Jordan Katz writes about his ILC 2003 experience. I enjoyed his talk and agree with him that the general talks were great.#
Mark Frauenfelder at Boing Boing posts something about Stephen Hawking.#
Finally, Prof. Hawking was wheeled in on his wheelchair down the center aisle: a truly extraordinary figure.
One of the most brilliant minds alive on the planet today, he is cruelly trapped within a useless body, which slumps like an understuffed and oversized rag doll in his large and gadget-filled wheelchair.
In a smart grey suit and white shirt with fine blue stripes unbuttoned at the collar, he was smartly dressed, with a mop top-type short haircut that made him look like an escapee from Quadraphenia.
Yet his movement is minimal. He blinks his eyes, his right knee vibrates up and down with an involuntary tremor, and only the slow rise and fall of his stomach indicates that he is still alive.

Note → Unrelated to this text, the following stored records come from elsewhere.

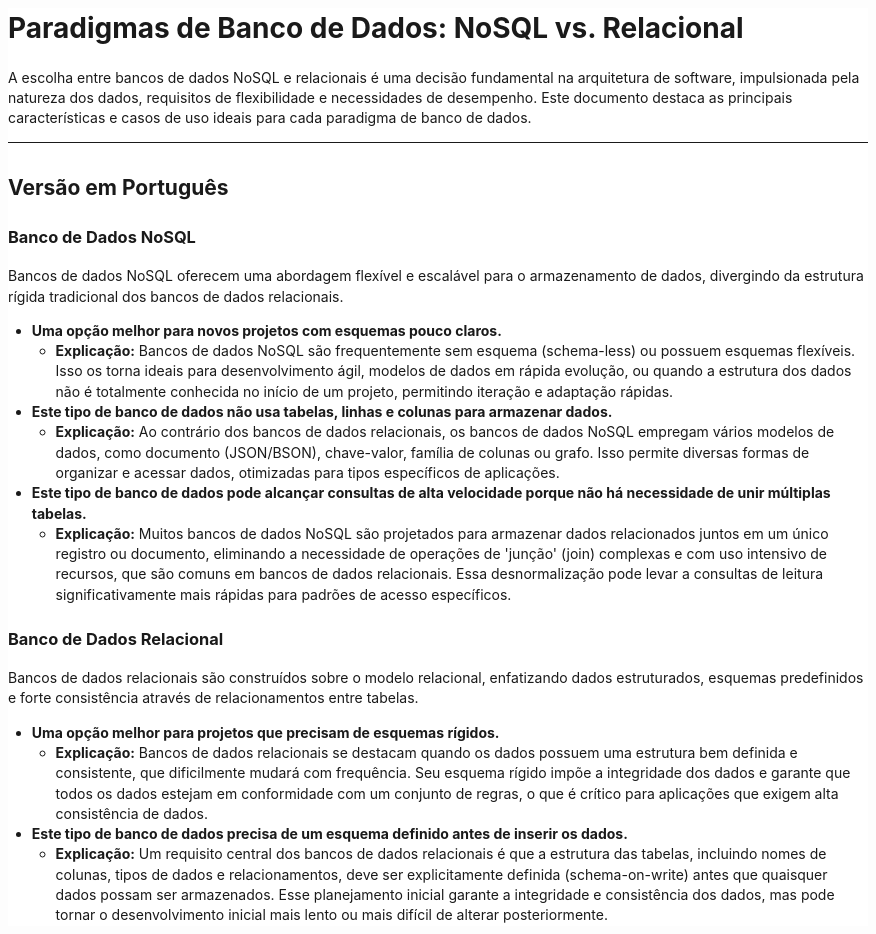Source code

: # Paradigmas de Banco de Dados: NoSQL vs. Relacional

A escolha entre bancos de dados NoSQL e relacionais é uma decisão fundamental na arquitetura de software, impulsionada pela natureza dos dados, requisitos de flexibilidade e necessidades de desempenho. Este documento destaca as principais características e casos de uso ideais para cada paradigma de banco de dados.

---

## Versão em Português

### Banco de Dados NoSQL

Bancos de dados NoSQL oferecem uma abordagem flexível e escalável para o armazenamento de dados, divergindo da estrutura rígida tradicional dos bancos de dados relacionais.

* **Uma opção melhor para novos projetos com esquemas pouco claros.**
    * **Explicação:** Bancos de dados NoSQL são frequentemente sem esquema (schema-less) ou possuem esquemas flexíveis. Isso os torna ideais para desenvolvimento ágil, modelos de dados em rápida evolução, ou quando a estrutura dos dados não é totalmente conhecida no início de um projeto, permitindo iteração e adaptação rápidas.
* **Este tipo de banco de dados não usa tabelas, linhas e colunas para armazenar dados.**
    * **Explicação:** Ao contrário dos bancos de dados relacionais, os bancos de dados NoSQL empregam vários modelos de dados, como documento (JSON/BSON), chave-valor, família de colunas ou grafo. Isso permite diversas formas de organizar e acessar dados, otimizadas para tipos específicos de aplicações.
* **Este tipo de banco de dados pode alcançar consultas de alta velocidade porque não há necessidade de unir múltiplas tabelas.**
    * **Explicação:** Muitos bancos de dados NoSQL são projetados para armazenar dados relacionados juntos em um único registro ou documento, eliminando a necessidade de operações de 'junção' (join) complexas e com uso intensivo de recursos, que são comuns em bancos de dados relacionais. Essa desnormalização pode levar a consultas de leitura significativamente mais rápidas para padrões de acesso específicos.

### Banco de Dados Relacional

Bancos de dados relacionais são construídos sobre o modelo relacional, enfatizando dados estruturados, esquemas predefinidos e forte consistência através de relacionamentos entre tabelas.

* **Uma opção melhor para projetos que precisam de esquemas rígidos.**
    * **Explicação:** Bancos de dados relacionais se destacam quando os dados possuem uma estrutura bem definida e consistente, que dificilmente mudará com frequência. Seu esquema rígido impõe a integridade dos dados e garante que todos os dados estejam em conformidade com um conjunto de regras, o que é crítico para aplicações que exigem alta consistência de dados.
* **Este tipo de banco de dados precisa de um esquema definido antes de inserir os dados.**
    * **Explicação:** Um requisito central dos bancos de dados relacionais é que a estrutura das tabelas, incluindo nomes de colunas, tipos de dados e relacionamentos, deve ser explicitamente definida (schema-on-write) antes que quaisquer dados possam ser armazenados. Esse planejamento inicial garante a integridade e consistência dos dados, mas pode tornar o desenvolvimento inicial mais lento ou mais difícil de alterar posteriormente.
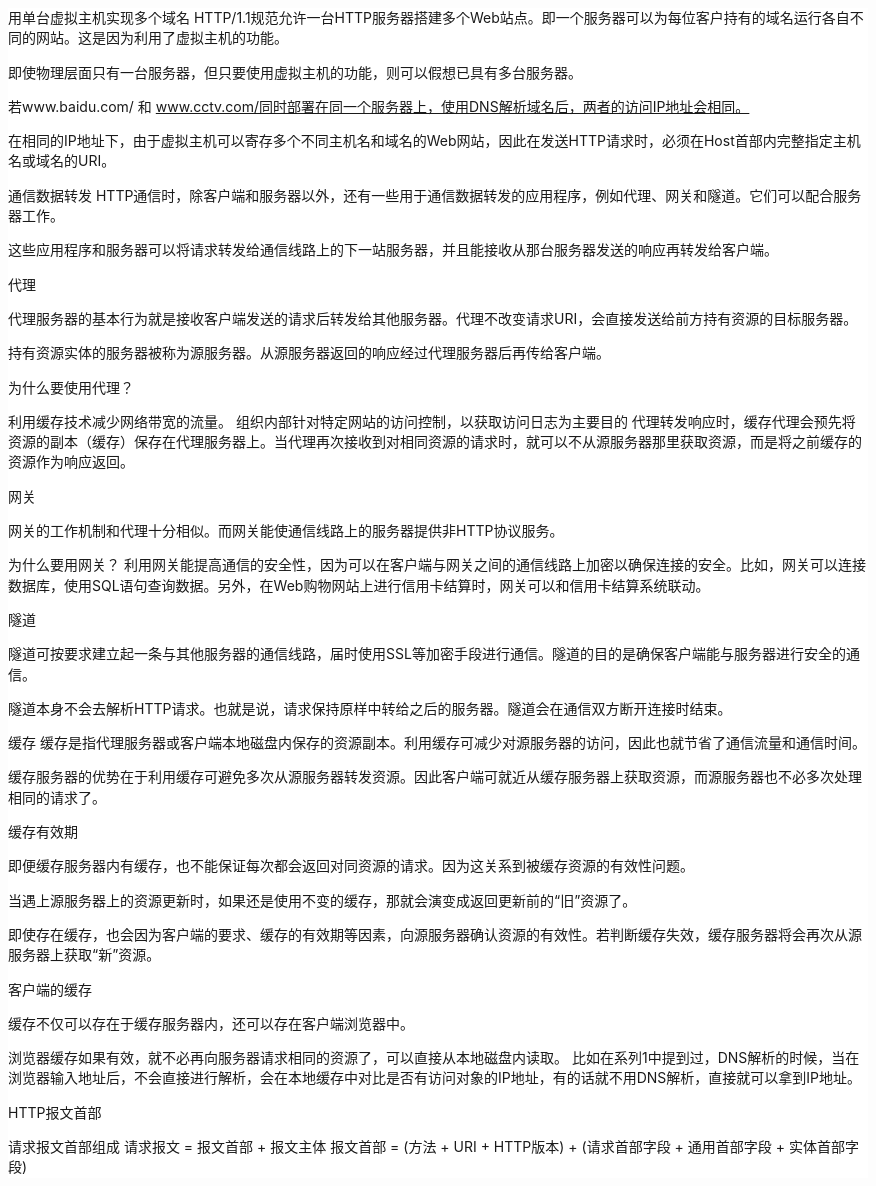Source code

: 用单台虚拟主机实现多个域名
HTTP/1.1规范允许一台HTTP服务器搭建多个Web站点。即一个服务器可以为每位客户持有的域名运行各自不同的网站。这是因为利用了虚拟主机的功能。

即使物理层面只有一台服务器，但只要使用虚拟主机的功能，则可以假想已具有多台服务器。

若www.baidu.com/ 和 www.cctv.com/同时部署在同一个服务器上，使用DNS解析域名后，两者的访问IP地址会相同。

在相同的IP地址下，由于虚拟主机可以寄存多个不同主机名和域名的Web网站，因此在发送HTTP请求时，必须在Host首部内完整指定主机名或域名的URI。

通信数据转发
HTTP通信时，除客户端和服务器以外，还有一些用于通信数据转发的应用程序，例如代理、网关和隧道。它们可以配合服务器工作。

这些应用程序和服务器可以将请求转发给通信线路上的下一站服务器，并且能接收从那台服务器发送的响应再转发给客户端。

代理

代理服务器的基本行为就是接收客户端发送的请求后转发给其他服务器。代理不改变请求URI，会直接发送给前方持有资源的目标服务器。

持有资源实体的服务器被称为源服务器。从源服务器返回的响应经过代理服务器后再传给客户端。

为什么要使用代理？

利用缓存技术减少网络带宽的流量。
组织内部针对特定网站的访问控制，以获取访问日志为主要目的
代理转发响应时，缓存代理会预先将资源的副本（缓存）保存在代理服务器上。当代理再次接收到对相同资源的请求时，就可以不从源服务器那里获取资源，而是将之前缓存的资源作为响应返回。

网关

网关的工作机制和代理十分相似。而网关能使通信线路上的服务器提供非HTTP协议服务。


为什么要用网关？
利用网关能提高通信的安全性，因为可以在客户端与网关之间的通信线路上加密以确保连接的安全。比如，网关可以连接数据库，使用SQL语句查询数据。另外，在Web购物网站上进行信用卡结算时，网关可以和信用卡结算系统联动。

隧道

隧道可按要求建立起一条与其他服务器的通信线路，届时使用SSL等加密手段进行通信。隧道的目的是确保客户端能与服务器进行安全的通信。

隧道本身不会去解析HTTP请求。也就是说，请求保持原样中转给之后的服务器。隧道会在通信双方断开连接时结束。

缓存
缓存是指代理服务器或客户端本地磁盘内保存的资源副本。利用缓存可减少对源服务器的访问，因此也就节省了通信流量和通信时间。

缓存服务器的优势在于利用缓存可避免多次从源服务器转发资源。因此客户端可就近从缓存服务器上获取资源，而源服务器也不必多次处理相同的请求了。

缓存有效期

即便缓存服务器内有缓存，也不能保证每次都会返回对同资源的请求。因为这关系到被缓存资源的有效性问题。

当遇上源服务器上的资源更新时，如果还是使用不变的缓存，那就会演变成返回更新前的“旧”资源了。

即使存在缓存，也会因为客户端的要求、缓存的有效期等因素，向源服务器确认资源的有效性。若判断缓存失效，缓存服务器将会再次从源服务器上获取“新”资源。

客户端的缓存

缓存不仅可以存在于缓存服务器内，还可以存在客户端浏览器中。

浏览器缓存如果有效，就不必再向服务器请求相同的资源了，可以直接从本地磁盘内读取。 比如在系列1中提到过，DNS解析的时候，当在浏览器输入地址后，不会直接进行解析，会在本地缓存中对比是否有访问对象的IP地址，有的话就不用DNS解析，直接就可以拿到IP地址。

HTTP报文首部

请求报文首部组成
请求报文 = 报文首部 + 报文主体
报文首部 = (方法 + URI + HTTP版本) + (请求首部字段 + 通用首部字段 + 实体首部字段)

Peter Lindberg in "What is Semiotics - 2" talks about signs.#
What confused me about the statement that semiotics is concerned with how signs mean, was that I only kind of understood what was meant by a sign. Naturally, I thought of visual signs (traffic signs, etc.), but I realized that the term was more generic than that, but I couldn't figure out in what way.

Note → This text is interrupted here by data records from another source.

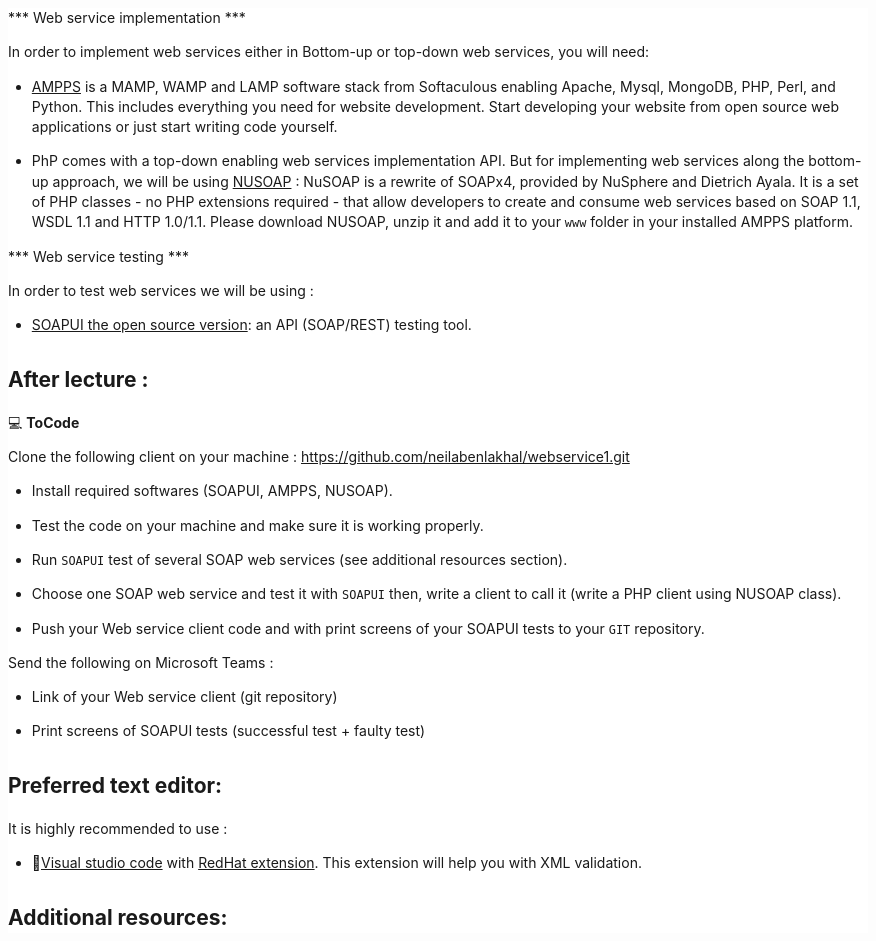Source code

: *** Web service implementation ***

In order to implement web services either in Bottom-up or top-down web services, you will need: 

* [AMPPS](https://ampps.com/downloads) is a MAMP, WAMP and LAMP software stack from Softaculous enabling Apache, Mysql, MongoDB, PHP, Perl, and Python. This includes everything you need for website development. Start developing your website from open source web applications or just start writing code yourself.
  

* PhP comes with a top-down enabling web services implementation API. But for implementing web services along the bottom-up approach, we will be using [NUSOAP](https://sourceforge.net/projects/nusoap/) : NuSOAP is a rewrite of SOAPx4, provided by NuSphere and Dietrich Ayala. It is a set of PHP classes - no PHP extensions required - that allow developers to create and consume web services based on SOAP 1.1, WSDL 1.1 and HTTP 1.0/1.1. Please download NUSOAP, unzip it and add it to your `www` folder in your installed AMPPS platform.

*** Web service testing ***

In order to test web services we will be using :

* [SOAPUI the open source version](https://www.soapui.org/downloads/soapui/):  an API (SOAP/REST) testing tool.

  
## After lecture : 

💻 **ToCode** 

Clone the following client on your machine : https://github.com/neilabenlakhal/webservice1.git

- Install required softwares (SOAPUI, AMPPS, NUSOAP).

- Test the code on your machine and make sure it is working properly.

- Run `SOAPUI` test of several SOAP web services (see additional resources section).

- Choose one SOAP web service and test it with `SOAPUI` then,  write a client to call it (write a PHP client using NUSOAP class).

- Push your Web service client code and  with print screens of your SOAPUI tests to your `GIT` repository. 

Send the following on Microsoft Teams :

- Link of your Web service client (git repository)

- Print screens of SOAPUI tests (successful test + faulty test)

## Preferred text editor:
  
It is highly recommended to use :

* 🔗[Visual studio code](https://code.visualstudio.com/docs/setup/setup-overview)  with [RedHat extension](https://developers.redhat.com/blog/2018/12/04/xml-language-server-vscode-extension/). This extension will help you with XML validation.

## Additional resources:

As I said in my previous post, all things can convey information, and therefore they can be signs in semiotic systems.
[...]
Dog-ears are signs—conventional signs; meaning that the relationship between the sign and its object is something that is agreed upon, a social construction, part of culture. As for the lower corner and double dog-ears, I would have to tell you what they mean in my context, and perhaps it would be meaningful for you to adopt them a habit, or you could use them to signify something else.

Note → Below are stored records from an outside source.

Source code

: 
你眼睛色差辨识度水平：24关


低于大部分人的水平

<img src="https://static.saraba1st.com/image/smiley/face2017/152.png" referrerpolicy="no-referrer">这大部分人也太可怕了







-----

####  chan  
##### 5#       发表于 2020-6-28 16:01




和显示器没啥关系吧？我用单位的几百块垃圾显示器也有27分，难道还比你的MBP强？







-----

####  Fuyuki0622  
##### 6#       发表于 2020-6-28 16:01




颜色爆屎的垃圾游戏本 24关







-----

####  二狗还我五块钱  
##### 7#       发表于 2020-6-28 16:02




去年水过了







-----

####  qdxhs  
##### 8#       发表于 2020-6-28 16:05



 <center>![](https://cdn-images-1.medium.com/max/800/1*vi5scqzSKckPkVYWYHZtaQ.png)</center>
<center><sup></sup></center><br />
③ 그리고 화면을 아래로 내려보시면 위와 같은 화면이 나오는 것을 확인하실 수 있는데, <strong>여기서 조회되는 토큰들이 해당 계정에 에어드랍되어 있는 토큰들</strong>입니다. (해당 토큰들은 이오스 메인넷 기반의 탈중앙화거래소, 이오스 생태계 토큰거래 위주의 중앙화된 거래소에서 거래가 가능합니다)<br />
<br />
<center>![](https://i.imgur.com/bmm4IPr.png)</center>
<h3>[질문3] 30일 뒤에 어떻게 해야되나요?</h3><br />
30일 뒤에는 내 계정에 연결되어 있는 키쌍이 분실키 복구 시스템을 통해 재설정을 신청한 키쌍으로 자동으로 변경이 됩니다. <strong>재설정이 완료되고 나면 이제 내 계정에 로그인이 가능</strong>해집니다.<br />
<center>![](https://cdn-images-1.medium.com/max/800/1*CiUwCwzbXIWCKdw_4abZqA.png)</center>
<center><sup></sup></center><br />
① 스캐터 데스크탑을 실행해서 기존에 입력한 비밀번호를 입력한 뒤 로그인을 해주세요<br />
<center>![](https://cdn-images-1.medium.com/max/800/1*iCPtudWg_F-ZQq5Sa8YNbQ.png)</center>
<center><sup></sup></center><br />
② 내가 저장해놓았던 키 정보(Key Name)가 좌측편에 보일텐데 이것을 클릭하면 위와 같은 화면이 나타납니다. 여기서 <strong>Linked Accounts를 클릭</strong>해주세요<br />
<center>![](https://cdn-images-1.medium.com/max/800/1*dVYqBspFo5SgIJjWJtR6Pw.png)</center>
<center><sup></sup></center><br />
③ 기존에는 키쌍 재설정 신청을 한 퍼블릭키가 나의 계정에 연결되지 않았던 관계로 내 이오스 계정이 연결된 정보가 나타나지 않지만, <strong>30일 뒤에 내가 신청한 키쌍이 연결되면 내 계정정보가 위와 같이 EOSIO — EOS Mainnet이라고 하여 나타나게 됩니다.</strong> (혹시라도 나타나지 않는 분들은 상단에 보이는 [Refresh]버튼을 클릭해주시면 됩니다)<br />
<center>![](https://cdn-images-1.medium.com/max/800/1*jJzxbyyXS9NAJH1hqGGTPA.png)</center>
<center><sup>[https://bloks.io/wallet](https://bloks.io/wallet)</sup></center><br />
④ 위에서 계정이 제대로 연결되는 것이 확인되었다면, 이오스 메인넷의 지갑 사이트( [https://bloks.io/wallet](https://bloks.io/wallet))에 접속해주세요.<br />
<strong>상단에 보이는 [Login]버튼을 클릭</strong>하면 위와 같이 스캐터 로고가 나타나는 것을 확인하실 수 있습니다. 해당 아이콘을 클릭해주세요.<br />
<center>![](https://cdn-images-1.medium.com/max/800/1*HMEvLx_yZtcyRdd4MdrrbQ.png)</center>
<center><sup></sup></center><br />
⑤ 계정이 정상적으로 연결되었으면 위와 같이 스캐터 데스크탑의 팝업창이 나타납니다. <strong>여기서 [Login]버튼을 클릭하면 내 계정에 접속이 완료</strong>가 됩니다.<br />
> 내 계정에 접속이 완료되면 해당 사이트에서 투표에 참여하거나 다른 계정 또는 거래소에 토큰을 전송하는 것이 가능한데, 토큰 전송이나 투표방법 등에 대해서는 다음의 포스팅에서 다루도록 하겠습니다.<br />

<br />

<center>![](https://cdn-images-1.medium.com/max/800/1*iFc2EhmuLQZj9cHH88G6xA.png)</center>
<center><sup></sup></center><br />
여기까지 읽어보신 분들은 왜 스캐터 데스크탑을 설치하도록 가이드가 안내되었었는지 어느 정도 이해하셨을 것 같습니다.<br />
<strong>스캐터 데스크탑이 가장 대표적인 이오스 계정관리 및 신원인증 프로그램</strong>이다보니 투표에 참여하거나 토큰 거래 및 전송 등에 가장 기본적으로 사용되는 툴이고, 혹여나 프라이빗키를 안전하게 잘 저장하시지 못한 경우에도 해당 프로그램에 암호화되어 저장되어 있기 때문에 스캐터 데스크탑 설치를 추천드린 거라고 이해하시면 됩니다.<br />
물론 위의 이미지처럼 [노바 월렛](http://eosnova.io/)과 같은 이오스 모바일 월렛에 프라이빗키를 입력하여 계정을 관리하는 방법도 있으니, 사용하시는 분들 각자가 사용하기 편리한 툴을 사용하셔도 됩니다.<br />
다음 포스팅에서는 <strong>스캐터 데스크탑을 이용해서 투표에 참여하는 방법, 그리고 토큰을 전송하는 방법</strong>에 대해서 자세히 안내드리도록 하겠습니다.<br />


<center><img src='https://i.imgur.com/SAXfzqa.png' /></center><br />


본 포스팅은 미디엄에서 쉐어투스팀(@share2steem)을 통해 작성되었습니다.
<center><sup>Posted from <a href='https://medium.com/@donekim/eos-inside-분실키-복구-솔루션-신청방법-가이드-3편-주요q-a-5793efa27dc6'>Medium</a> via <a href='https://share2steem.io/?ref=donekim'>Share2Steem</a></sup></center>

For a figurative sign, on the other hand, the relationship to its object would theoretically be obvious the first time you saw it.
Michael Feldman reports that David Blaine came out of the box.#
"I learnt how strong we all are as human beings," Blaine said after leaving the box which had been his home since September 5.
"Most importantly I learnt to appreciate all the simple things in life such as the smile from a stranger, and the sunshine and the sunset."
Oliver Willis describes the impending fall of Britney.#
Why do I say that? Because she just cannot keep her clothes on. Sure, it's fun to see and it sells a couple of magazines but there's only so much bare flesh you can take before you've seen it all. Tied into the PR machine for her new album, she's stripped for W Magazine, Rolling Stone, and Esquire. Last I heard Field and Stream was in the running. Yes, Britney is beyond overexposed - but I think this cavalcade of nudity is killing what was once a reliable thing. We never really believed the "virgin" stories (even though the thought of the utterly femme Justin Timberlake taking a ride aboard the BritTrain is a bit much), but she always had that Lolita thing going (people like Christina Ricci and Mena Suvari have built entire careers out of nothing more than that). Britney jumped the shark. I think it happened during her lesbian lip-lock with Madonna, not because lesbianism among celebrities is so early-90s, but because she chose to lock lips with Madonna.